* [Job item]:
Only the lines containing the string "rápido" are needed; copy all of them from the listing.

** Data section follows **

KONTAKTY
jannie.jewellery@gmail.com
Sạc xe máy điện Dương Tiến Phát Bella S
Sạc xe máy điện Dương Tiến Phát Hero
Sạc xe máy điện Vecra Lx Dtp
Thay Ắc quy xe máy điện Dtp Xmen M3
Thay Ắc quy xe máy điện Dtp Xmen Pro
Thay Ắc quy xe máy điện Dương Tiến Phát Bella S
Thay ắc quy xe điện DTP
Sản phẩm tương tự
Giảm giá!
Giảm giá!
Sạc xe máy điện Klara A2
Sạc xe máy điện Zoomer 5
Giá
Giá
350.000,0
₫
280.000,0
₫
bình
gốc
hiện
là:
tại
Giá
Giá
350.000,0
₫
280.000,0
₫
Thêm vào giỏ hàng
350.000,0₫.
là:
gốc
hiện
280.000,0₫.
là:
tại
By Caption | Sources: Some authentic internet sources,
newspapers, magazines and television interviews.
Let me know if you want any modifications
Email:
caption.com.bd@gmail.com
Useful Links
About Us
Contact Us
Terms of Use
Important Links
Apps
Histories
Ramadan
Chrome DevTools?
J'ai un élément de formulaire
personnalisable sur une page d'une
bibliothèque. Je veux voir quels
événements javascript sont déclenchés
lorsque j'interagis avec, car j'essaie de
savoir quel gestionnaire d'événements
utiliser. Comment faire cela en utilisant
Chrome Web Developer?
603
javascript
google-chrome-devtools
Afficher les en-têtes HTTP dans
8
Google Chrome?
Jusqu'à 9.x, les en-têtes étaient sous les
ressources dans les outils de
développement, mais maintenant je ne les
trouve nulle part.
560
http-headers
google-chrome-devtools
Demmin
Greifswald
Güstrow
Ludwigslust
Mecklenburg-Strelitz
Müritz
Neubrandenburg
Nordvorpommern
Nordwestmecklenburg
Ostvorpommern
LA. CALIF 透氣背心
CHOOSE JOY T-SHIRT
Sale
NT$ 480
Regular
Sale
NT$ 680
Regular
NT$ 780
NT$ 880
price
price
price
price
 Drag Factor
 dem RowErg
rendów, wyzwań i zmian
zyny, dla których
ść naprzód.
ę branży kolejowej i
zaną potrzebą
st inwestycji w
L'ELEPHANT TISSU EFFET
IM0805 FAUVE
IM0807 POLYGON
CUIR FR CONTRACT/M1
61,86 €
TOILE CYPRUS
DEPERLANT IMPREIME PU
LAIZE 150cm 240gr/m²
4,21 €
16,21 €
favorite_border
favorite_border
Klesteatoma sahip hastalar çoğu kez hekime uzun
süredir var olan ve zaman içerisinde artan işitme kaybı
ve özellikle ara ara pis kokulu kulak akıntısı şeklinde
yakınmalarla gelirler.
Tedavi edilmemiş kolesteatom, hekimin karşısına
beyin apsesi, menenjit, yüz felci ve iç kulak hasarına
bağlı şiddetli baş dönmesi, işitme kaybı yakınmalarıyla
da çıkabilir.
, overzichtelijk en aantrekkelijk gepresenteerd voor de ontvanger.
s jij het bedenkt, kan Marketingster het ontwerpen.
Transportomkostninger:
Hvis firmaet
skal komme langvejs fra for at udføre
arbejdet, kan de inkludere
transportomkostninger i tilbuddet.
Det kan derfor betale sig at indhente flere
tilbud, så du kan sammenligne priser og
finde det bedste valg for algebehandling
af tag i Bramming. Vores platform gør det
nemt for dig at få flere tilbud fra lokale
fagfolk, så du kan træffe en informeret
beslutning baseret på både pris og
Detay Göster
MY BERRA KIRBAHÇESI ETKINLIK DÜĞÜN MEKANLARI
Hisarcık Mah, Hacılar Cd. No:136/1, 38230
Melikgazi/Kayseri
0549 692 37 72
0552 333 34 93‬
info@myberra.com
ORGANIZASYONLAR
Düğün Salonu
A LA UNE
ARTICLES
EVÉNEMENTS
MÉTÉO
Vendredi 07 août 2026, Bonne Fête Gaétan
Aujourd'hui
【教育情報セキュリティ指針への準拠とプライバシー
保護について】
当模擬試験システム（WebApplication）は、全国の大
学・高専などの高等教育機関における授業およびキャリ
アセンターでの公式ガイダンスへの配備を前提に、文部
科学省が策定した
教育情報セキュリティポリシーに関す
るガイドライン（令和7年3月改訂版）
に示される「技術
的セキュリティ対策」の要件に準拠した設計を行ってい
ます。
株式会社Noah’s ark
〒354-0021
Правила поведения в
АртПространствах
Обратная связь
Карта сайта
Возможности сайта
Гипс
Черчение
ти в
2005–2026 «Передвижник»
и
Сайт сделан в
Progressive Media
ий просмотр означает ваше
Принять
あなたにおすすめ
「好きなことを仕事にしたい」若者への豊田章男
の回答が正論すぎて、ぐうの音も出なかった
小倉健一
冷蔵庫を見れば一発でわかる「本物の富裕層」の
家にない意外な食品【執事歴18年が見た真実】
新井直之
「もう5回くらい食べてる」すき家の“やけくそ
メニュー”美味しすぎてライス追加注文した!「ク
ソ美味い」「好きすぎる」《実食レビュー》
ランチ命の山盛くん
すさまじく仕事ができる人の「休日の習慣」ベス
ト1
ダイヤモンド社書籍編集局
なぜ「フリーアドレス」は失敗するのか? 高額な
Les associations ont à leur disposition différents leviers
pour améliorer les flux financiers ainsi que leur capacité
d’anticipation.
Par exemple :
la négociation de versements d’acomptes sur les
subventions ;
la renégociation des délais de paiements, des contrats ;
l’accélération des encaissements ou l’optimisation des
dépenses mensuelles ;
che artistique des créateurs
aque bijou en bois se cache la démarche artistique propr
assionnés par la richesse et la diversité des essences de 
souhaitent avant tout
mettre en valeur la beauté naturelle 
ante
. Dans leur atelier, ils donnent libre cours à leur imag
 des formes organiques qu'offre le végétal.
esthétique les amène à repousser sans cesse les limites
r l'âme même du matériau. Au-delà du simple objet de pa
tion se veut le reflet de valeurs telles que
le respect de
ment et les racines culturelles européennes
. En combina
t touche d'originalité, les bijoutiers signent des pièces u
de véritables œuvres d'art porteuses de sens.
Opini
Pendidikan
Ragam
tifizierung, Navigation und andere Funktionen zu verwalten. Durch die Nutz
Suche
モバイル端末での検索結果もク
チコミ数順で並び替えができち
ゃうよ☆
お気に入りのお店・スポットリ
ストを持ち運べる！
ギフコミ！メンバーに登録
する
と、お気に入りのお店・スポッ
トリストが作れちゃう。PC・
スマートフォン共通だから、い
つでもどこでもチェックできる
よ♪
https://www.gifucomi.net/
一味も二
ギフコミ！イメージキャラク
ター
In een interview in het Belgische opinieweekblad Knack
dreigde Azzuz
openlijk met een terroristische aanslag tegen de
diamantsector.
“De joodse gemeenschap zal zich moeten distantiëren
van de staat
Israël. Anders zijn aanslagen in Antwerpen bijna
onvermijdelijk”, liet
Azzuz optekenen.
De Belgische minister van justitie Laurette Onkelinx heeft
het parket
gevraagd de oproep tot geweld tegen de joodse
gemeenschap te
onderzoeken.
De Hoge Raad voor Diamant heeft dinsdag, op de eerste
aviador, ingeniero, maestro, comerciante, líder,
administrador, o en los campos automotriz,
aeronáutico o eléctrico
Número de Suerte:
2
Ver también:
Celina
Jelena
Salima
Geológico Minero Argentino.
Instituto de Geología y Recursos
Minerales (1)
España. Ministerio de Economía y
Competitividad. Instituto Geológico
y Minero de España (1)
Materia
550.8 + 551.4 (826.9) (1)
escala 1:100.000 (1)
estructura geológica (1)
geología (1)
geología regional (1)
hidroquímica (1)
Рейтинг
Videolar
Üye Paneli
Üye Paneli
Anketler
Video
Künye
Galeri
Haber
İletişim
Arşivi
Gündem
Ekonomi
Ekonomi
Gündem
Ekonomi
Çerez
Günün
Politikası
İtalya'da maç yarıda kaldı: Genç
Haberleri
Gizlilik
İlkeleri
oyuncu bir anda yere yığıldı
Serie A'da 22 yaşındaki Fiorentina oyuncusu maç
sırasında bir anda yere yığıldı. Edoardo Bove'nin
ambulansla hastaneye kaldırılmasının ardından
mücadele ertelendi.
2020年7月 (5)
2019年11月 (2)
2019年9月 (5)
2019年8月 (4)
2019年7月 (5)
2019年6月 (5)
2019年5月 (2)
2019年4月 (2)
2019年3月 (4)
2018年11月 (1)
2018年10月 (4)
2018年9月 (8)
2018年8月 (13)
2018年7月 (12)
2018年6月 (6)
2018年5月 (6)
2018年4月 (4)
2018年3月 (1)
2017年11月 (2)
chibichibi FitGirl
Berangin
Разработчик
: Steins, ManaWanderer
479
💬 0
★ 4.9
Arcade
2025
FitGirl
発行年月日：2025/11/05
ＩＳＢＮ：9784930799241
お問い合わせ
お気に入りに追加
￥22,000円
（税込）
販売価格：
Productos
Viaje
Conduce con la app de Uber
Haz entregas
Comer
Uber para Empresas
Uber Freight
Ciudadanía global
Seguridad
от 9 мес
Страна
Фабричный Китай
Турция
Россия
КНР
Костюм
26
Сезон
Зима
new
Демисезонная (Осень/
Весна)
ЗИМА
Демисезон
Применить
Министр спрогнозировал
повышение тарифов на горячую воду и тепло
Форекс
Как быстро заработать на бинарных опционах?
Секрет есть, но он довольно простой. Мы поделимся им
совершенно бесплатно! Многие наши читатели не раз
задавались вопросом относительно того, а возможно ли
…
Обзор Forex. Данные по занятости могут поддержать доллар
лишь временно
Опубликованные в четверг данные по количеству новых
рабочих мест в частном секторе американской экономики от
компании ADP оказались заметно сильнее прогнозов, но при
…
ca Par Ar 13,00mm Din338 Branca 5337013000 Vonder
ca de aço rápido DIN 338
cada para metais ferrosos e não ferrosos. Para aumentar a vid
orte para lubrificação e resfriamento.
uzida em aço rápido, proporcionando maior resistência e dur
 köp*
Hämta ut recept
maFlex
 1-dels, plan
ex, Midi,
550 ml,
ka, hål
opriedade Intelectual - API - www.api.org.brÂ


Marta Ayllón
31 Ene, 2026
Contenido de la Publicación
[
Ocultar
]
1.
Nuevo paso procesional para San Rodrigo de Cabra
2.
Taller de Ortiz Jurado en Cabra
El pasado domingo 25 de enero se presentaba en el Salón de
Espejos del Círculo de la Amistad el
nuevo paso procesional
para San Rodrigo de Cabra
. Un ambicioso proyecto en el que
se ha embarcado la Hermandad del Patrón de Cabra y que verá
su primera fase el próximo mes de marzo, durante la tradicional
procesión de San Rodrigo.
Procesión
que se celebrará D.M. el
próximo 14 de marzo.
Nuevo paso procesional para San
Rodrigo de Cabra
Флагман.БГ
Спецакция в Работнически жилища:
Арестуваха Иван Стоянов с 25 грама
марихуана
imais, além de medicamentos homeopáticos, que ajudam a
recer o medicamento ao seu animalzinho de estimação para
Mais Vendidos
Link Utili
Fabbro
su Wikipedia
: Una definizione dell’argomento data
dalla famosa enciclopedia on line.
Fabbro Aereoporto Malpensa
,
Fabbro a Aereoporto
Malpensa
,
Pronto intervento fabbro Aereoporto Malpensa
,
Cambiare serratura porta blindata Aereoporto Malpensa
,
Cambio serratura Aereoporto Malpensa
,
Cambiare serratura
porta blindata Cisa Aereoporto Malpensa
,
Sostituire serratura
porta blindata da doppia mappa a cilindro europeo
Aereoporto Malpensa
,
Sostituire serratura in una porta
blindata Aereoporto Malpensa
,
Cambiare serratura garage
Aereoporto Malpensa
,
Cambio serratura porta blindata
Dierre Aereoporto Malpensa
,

** End of Data section **

* [Written answer]:
ca de aço rápido DIN 338
uzida em aço rápido, proporcionando maior resistência e dur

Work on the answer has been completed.